Exercise objective. Reproduce the material below word for word, leaving out the pictures.

Dataset records.
◇ ◇ ◇

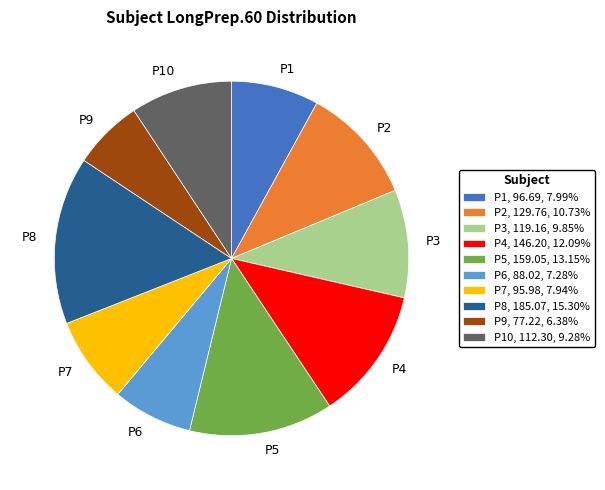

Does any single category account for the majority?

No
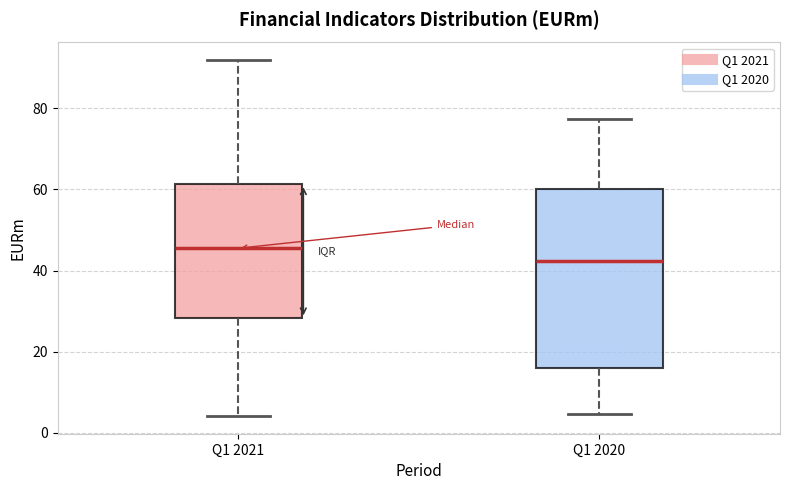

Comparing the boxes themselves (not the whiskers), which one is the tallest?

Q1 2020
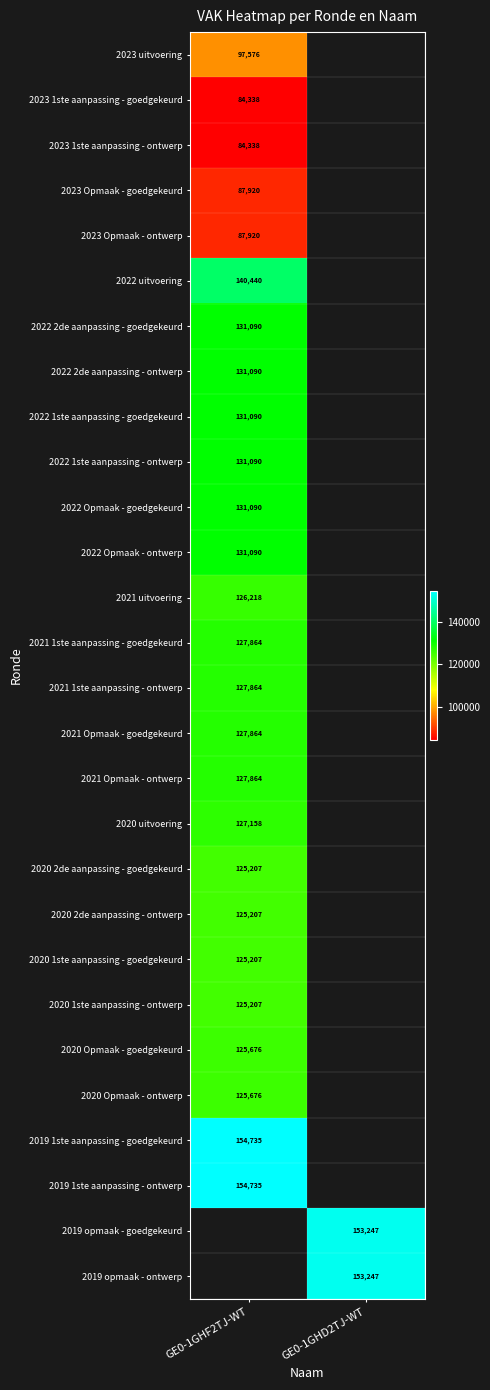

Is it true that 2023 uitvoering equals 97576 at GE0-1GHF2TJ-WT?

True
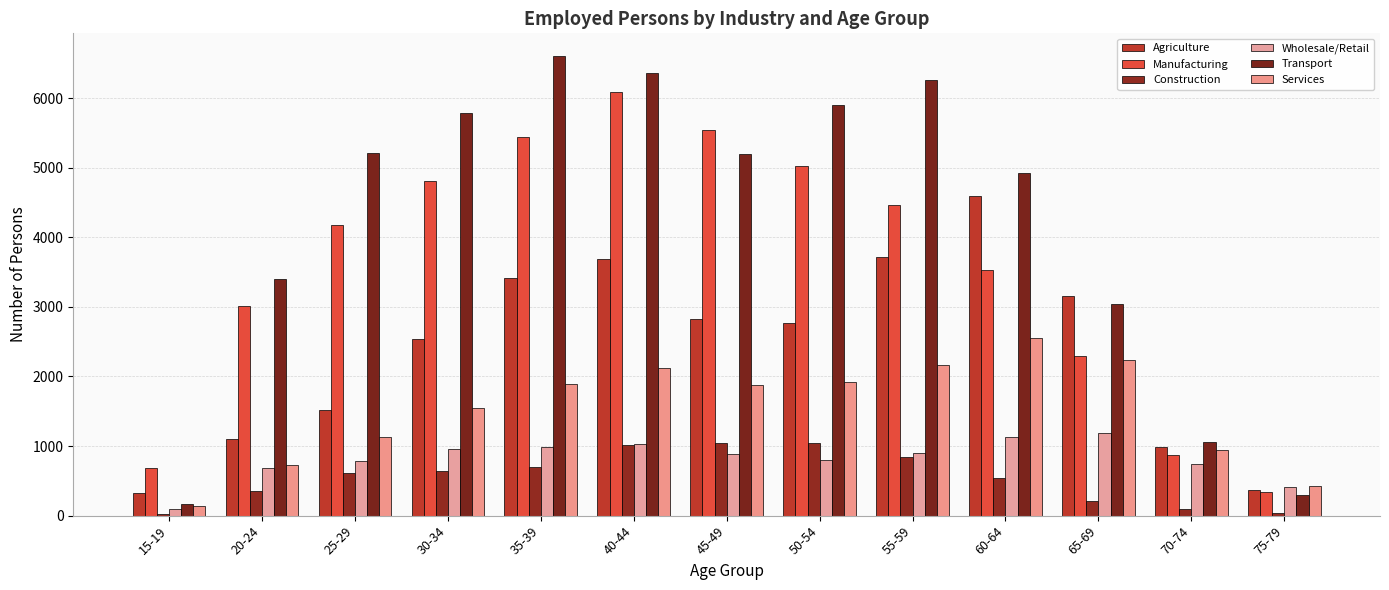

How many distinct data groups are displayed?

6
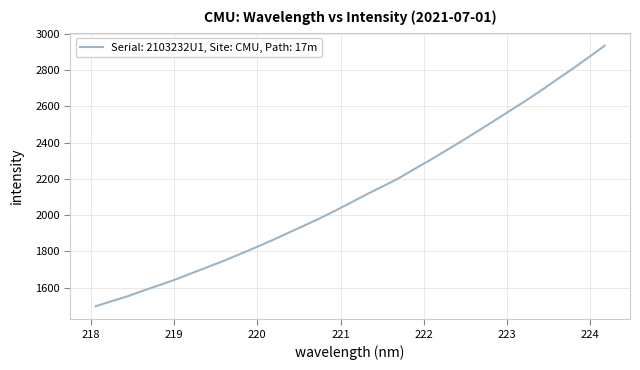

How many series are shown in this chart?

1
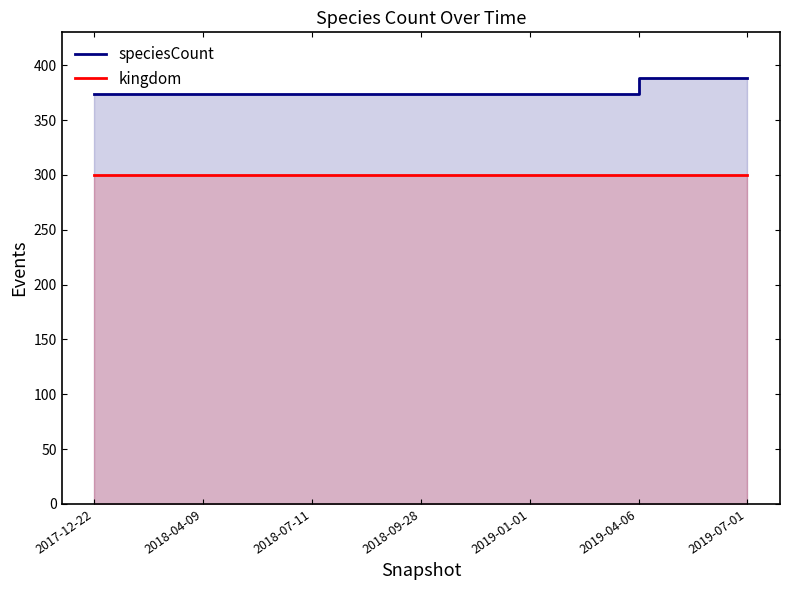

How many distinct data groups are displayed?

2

◇ ◇ ◇

Exercise solution.
Does any single category account for the majority?

No

Comparing the boxes themselves (not the whiskers), which one is the tallest?

Q1 2020

Is it true that 2023 uitvoering equals 97576 at GE0-1GHF2TJ-WT?

True

How many distinct data groups are displayed?

6

How many series are shown in this chart?

1

How many distinct data groups are displayed?

2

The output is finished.